「3.9+5.1=9.0」が、どうして減点になるのか? - 冷泉彰彦 プリンストン発 日本/アメリカ 新時代
ニューズウィーク日本版 / 2016年12月1日 17時30分
また「足し算」の場合も、「ある状態に何かを加える」という「増加」と、2つのものをまとめるという「合併」は「別の概念」として、生活実感から「足し算」を理解させるアプローチが徹底して取られるようになっています。その場合に「合併」なら順番を入れ替えてもいいのですが、「ビフォー」と「アフター」のある「増加」のストーリーの場合は、前後の入れ替えを認めると「生活実感からのストーリー性が破綻して足し算がわからなくなる」危険があるというわけです。
では、多くの「親の世代」が子供だった時代にはなかった、このような「厳格性」が導入されているのは何故なのでしょうか? それは「日本文化独特の形式主義が暴走した」とか「管理教育が強化された」からではありません。
【参考記事】女性と若手が校長になれない、日本の学校の旧態依然
そうではなくて、そのような「生活実感からのストーリー性」を丁寧に追わないと、小数とか、足し算、掛け算の導入で「つまずく」子供が増えているからです。また、従来は「落ちこぼれ」になっていたそのような生徒に対して、教育現場が何とかしようという努力を強めた結果でもあります。
ということであれば、この措置は正しいのでしょうか?
とんでもありません。まず低学年では「入れ替えは禁止」として、手のひらを返したように高学年では「許可」するという矛盾や二度手間、あるいは多くの現場で起きているだろう「本音としては合っているが、ルールなので一点減点」という説明は、そもそも算数や数学の持っている「究極の合理性」というカルチャーに反します。そんな中で、「小学生にプログラミング教育を」などというのは笑止千万でしょう。

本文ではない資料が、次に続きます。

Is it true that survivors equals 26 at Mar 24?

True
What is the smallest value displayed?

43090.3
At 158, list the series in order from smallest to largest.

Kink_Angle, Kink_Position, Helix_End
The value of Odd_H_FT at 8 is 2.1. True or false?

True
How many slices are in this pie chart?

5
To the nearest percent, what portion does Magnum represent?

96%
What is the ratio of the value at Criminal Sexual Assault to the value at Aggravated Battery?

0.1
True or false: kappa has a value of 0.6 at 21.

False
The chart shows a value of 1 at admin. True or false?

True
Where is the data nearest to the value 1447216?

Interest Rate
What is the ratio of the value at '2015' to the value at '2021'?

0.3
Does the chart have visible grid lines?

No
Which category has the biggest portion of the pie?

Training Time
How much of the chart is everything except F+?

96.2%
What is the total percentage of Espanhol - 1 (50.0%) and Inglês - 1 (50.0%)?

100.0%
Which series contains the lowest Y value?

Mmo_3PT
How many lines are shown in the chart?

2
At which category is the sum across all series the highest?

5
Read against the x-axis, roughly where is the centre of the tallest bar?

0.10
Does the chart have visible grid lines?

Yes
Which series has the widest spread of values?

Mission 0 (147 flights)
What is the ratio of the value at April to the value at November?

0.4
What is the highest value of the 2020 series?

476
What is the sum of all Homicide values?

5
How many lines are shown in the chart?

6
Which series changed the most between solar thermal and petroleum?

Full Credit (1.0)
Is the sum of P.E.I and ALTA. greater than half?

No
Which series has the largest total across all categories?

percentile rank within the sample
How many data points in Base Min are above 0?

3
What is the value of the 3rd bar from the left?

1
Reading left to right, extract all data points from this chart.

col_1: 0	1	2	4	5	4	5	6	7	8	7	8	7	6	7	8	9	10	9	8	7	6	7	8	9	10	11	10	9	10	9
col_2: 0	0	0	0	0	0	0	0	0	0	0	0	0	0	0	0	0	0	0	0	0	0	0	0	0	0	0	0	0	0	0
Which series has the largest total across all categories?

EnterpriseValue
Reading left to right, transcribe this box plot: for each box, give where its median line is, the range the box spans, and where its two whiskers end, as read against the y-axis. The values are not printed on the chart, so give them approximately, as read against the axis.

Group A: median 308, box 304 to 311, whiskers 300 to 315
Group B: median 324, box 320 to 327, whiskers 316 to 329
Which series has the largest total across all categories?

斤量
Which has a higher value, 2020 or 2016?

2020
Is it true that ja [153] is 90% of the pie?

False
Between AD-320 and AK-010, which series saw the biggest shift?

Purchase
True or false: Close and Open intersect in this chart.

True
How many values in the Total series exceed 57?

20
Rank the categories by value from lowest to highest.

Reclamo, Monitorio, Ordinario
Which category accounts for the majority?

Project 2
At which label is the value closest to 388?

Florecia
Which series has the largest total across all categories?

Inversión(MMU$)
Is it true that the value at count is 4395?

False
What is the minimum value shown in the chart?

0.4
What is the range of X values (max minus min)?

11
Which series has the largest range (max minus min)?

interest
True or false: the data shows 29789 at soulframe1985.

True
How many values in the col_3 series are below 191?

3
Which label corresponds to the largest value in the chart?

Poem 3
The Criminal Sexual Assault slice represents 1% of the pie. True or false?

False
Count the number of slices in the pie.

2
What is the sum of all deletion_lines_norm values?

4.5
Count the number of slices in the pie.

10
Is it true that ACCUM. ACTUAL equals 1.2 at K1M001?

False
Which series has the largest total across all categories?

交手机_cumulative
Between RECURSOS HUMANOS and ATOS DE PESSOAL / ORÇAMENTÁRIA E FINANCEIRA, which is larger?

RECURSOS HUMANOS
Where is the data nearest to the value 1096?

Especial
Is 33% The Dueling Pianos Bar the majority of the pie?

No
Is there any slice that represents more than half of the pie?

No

そして家庭における「憤慨する親の教育への不信感が子供のモチベーションを傷つける」という問題もあるでしょう。更には「塾ではいいが、学校ではダメ」といった「悪しき本音と建前の使い分け」を子供に強制することにもなります。
更に心配なのは、「AL(アクティブ・ラーニング)」という掛け声の下に、低学年から「抽象概念の操作」というアプローチを強化する動きがあることです。もちろん、知識とスキルが出来上がってからの抽象概念操作は、これまでの日本の公教育に決定的に欠落していた部分であり、強化は当然必要です。
ですが、AL的なアプローチがこうした「掛け算」や「足し算」、あるいは「小数」などの導入部分でやられては大変です。「生活実感から数式に至るストーリー」を更に冗長にやっていたら、公教育の生産性は更に低下してしまいます。